Can you imagine leaving for work one morning with high expectations about how your job will help you secure your future plans, and by the end of that day having your life changed forever because of a workplace accident? And further, can you imagine living in unrelenting pain for the rest of your life as a result of that accident? Workplace injury results in short-term (acute) pain that can lead to long-term (chronic) pain. Far too often, injured workers join the ranks of the seven million Canadians living with undermanaged chronic pain (that is, lasting for longer than three months or beyond the normal time of healing).

The hidden truth about chronic pain

Often invisible, as the injured person may appear fine and seem to have recovered, pain sometimes brings with it misunderstandings in daily and work life when the person is disbelieved and stigmatized as a complainer, malingerer, or drug seeker. The truth is that chronic pain drastically impacts a person’s quality of life, including their physical, psychological, emotional, personal, and spiritual well-being, encompassed within family, social, and work responsibilities.

The best solution for managing chronic pain requires developing and being dedicated to a daily, personalized pain management plan. This includes accessing multidisciplinary pain care through health professionals like your doctor, an occupational therapist, and a psychologist; learning and implementing self-help skills such as pacing, meditation, and exercise; and actively directing one’s lifestyle toward meaningful, fulfilling activities and work. Continued changes to Canada’s health care system, improved education for health professionals, and the development of extensive programs for pain sufferers are needed to make this level of pain care possible.

※

[WORK INSTRUCTIONS]
1. List the kinds of well-being that the passage above on chronic pain after workplace injury says chronic pain affects.
2. According to the passage on chronic pain after workplace injury, how many Canadians live with undermanaged chronic pain?
3. Please write a continuation of the passage on chronic pain after workplace injury, picking up after its final sentence.

[PROVIDED RECORDS]

※

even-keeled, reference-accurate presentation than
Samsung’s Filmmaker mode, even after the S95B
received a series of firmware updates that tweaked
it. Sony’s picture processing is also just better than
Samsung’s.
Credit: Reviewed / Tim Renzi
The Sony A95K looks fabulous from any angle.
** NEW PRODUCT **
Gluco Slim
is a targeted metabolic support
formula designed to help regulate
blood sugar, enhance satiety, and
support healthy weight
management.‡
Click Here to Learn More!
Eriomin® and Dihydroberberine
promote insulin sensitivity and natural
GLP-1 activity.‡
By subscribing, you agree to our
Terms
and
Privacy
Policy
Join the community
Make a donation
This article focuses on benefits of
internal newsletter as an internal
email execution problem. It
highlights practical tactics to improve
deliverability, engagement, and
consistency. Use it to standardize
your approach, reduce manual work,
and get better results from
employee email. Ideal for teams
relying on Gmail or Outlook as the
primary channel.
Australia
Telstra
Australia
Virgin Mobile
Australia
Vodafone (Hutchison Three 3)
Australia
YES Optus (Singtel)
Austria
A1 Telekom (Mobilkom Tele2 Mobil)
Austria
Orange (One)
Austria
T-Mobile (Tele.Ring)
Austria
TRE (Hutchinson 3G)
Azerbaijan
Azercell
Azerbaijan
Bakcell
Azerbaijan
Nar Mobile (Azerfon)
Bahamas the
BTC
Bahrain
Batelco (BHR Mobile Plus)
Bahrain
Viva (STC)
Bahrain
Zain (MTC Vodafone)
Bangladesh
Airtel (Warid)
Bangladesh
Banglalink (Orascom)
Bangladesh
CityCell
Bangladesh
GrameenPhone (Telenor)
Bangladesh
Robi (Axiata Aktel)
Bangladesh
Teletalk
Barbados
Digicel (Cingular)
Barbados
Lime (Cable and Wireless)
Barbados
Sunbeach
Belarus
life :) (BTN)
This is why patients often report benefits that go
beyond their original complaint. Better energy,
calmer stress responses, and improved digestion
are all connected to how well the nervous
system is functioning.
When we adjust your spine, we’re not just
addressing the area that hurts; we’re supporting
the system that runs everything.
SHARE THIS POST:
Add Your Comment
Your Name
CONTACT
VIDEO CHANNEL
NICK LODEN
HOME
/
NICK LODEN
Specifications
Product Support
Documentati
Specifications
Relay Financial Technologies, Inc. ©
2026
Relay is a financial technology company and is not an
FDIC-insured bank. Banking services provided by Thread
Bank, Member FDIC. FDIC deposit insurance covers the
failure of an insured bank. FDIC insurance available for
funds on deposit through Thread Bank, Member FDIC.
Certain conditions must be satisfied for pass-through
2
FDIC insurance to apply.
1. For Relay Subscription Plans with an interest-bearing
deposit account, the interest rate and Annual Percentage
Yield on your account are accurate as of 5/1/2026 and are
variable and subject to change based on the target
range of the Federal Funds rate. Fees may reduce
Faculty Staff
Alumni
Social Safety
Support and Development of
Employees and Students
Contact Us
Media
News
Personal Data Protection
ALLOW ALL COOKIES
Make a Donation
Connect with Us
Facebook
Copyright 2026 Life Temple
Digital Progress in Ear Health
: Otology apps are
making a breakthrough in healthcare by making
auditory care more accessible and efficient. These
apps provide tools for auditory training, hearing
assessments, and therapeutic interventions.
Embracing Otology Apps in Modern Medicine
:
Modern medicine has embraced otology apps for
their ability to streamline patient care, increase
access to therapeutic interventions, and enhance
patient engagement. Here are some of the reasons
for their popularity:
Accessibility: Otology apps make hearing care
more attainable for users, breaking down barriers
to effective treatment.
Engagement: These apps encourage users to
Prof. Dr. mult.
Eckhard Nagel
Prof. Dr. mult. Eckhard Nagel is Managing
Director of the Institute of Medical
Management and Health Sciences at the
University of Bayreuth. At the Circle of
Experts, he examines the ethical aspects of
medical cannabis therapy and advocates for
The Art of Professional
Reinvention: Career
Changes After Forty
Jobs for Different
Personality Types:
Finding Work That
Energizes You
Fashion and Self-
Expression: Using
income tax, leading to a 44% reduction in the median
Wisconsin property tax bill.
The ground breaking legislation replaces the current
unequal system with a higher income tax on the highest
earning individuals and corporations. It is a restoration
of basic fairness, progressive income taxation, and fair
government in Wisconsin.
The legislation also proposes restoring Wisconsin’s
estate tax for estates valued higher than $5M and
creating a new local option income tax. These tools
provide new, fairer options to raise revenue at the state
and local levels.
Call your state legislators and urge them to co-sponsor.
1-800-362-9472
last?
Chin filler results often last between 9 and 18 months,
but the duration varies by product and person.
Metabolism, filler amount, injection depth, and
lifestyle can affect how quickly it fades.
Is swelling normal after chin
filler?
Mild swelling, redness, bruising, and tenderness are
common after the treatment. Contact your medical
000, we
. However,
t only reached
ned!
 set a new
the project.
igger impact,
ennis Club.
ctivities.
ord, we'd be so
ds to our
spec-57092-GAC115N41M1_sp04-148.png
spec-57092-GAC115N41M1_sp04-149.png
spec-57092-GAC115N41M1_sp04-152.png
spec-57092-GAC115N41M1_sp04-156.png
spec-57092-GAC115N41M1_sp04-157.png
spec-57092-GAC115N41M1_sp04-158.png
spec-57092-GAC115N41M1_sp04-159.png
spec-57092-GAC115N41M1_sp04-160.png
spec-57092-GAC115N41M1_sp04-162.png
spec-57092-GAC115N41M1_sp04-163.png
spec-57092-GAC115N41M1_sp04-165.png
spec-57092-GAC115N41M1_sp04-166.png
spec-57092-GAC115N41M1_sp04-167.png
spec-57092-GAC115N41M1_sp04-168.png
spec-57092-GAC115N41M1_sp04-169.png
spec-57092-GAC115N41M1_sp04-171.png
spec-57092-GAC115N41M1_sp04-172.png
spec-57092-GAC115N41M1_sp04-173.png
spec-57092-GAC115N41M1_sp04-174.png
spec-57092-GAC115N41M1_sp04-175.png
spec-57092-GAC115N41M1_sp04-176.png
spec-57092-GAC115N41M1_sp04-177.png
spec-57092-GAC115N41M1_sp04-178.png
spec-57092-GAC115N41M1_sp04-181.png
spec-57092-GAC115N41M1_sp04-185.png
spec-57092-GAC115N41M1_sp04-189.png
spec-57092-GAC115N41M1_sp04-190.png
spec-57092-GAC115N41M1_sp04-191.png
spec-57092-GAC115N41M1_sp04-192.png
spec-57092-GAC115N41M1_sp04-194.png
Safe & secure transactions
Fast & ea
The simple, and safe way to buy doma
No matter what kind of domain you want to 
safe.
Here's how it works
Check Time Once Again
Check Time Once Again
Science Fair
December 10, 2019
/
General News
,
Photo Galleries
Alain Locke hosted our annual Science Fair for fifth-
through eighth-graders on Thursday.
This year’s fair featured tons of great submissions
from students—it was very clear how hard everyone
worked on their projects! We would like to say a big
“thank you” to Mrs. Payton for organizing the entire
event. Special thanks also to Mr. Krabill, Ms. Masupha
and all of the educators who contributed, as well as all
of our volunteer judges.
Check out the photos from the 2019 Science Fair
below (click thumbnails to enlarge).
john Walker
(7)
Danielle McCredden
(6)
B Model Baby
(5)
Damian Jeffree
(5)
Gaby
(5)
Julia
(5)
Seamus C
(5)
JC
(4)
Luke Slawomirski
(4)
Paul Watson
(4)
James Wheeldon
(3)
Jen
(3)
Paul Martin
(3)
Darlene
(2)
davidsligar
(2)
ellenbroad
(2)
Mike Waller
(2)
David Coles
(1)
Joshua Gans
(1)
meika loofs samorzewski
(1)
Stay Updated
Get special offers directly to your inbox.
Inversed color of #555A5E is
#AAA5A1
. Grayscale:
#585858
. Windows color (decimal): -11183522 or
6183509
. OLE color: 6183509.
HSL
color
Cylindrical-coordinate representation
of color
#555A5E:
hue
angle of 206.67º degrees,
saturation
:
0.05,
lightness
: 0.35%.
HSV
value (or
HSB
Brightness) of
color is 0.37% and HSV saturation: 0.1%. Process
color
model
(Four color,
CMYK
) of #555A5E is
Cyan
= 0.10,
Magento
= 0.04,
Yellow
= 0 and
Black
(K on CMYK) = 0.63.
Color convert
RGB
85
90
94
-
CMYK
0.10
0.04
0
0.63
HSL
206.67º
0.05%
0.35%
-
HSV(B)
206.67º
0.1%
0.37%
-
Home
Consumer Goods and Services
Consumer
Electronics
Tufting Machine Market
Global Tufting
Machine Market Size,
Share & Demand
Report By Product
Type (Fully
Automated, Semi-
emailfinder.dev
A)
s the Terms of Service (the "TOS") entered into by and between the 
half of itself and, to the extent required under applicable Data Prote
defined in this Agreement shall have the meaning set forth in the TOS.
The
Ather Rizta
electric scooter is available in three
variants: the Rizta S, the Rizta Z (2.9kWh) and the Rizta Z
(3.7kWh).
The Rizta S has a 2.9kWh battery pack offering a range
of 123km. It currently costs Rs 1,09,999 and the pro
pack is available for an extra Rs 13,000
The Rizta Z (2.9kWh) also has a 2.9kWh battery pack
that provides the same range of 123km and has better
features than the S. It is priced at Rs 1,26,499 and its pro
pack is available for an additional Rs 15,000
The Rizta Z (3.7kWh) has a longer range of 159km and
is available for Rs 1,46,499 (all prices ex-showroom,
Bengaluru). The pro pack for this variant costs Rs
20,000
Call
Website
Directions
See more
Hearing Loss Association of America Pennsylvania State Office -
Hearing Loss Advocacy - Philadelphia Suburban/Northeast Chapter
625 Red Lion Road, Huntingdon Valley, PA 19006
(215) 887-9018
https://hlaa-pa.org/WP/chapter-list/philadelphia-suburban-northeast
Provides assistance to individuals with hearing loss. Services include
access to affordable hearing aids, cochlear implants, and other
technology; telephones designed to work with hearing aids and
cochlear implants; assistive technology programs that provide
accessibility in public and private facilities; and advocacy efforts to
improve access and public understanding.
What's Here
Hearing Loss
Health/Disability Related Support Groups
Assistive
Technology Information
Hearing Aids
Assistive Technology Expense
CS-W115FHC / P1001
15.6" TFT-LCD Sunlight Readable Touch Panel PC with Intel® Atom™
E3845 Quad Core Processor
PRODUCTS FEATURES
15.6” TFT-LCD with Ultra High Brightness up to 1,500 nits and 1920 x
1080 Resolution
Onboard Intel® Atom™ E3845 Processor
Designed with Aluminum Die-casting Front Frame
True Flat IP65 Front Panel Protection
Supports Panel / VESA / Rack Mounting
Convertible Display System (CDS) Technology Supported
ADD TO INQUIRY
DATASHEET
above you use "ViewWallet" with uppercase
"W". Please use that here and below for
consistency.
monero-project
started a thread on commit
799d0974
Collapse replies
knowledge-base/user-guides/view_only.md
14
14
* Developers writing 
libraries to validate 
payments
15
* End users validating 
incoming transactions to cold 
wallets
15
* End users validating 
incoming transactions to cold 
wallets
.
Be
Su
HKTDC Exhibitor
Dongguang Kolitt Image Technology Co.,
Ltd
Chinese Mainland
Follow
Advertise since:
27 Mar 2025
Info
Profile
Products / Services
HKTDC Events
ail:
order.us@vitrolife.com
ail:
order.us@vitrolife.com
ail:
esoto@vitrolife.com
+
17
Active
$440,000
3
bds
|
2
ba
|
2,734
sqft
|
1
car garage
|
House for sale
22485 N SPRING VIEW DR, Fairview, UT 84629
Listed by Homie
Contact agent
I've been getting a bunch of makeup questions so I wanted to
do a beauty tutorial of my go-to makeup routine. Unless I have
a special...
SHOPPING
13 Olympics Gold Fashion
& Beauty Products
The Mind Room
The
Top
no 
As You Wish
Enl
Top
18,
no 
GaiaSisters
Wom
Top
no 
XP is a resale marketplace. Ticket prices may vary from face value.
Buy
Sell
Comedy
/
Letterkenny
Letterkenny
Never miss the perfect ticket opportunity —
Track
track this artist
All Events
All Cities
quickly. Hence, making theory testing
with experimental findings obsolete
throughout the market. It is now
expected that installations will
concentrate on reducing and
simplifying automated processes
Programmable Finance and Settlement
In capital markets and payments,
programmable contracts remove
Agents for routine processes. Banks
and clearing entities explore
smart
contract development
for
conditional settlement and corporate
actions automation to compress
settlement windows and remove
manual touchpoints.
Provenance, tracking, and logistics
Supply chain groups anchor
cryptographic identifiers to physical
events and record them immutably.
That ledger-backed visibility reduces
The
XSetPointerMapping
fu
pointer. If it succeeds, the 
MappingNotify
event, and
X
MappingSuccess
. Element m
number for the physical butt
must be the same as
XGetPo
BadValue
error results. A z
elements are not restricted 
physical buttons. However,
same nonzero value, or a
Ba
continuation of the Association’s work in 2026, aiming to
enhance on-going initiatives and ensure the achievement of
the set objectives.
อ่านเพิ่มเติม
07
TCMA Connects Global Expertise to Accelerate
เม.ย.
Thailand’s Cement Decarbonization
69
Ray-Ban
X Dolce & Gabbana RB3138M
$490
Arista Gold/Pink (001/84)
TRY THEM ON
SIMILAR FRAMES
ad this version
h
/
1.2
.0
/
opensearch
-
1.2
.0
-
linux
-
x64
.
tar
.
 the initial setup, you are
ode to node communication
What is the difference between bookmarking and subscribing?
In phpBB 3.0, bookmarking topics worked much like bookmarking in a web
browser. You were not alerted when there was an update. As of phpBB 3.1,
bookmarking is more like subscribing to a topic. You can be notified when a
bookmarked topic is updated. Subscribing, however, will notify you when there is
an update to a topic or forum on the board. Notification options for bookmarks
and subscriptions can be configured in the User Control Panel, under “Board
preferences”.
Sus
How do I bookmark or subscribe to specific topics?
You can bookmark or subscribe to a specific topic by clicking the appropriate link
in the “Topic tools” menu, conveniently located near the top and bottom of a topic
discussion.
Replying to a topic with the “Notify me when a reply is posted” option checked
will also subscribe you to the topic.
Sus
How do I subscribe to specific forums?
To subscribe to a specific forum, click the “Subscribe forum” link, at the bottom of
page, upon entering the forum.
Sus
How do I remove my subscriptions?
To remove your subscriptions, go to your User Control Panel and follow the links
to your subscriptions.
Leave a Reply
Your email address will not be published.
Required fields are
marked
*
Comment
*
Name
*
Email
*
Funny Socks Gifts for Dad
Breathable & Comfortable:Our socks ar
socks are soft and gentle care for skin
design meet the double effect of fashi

※

[ANSWERS BY TASK]
1. physical, psychological, emotional, personal, spiritual

2. Seven million Canadians.

3.
Pain management essential in returning to work

Recent systematic literature reviews and consultations with injured workers and return to work specialists have revealed a pressing need to aggressively integrate effective pain management techniques with return to work planning. Optimal outcomes for transitioning back to work and continuing work while living with pain will depend on collaborative efforts to develop support programs, resources and alternative opportunities for workers, along with improved awareness building and knowledge transfer for employers, work colleagues, insurers, and helping professions like workers’ advisors.

Let’s work together to make a strong investment for Canadians with regards to safe work environments and vastly improved return to work scenarios that include sensitivity to necessary pain management.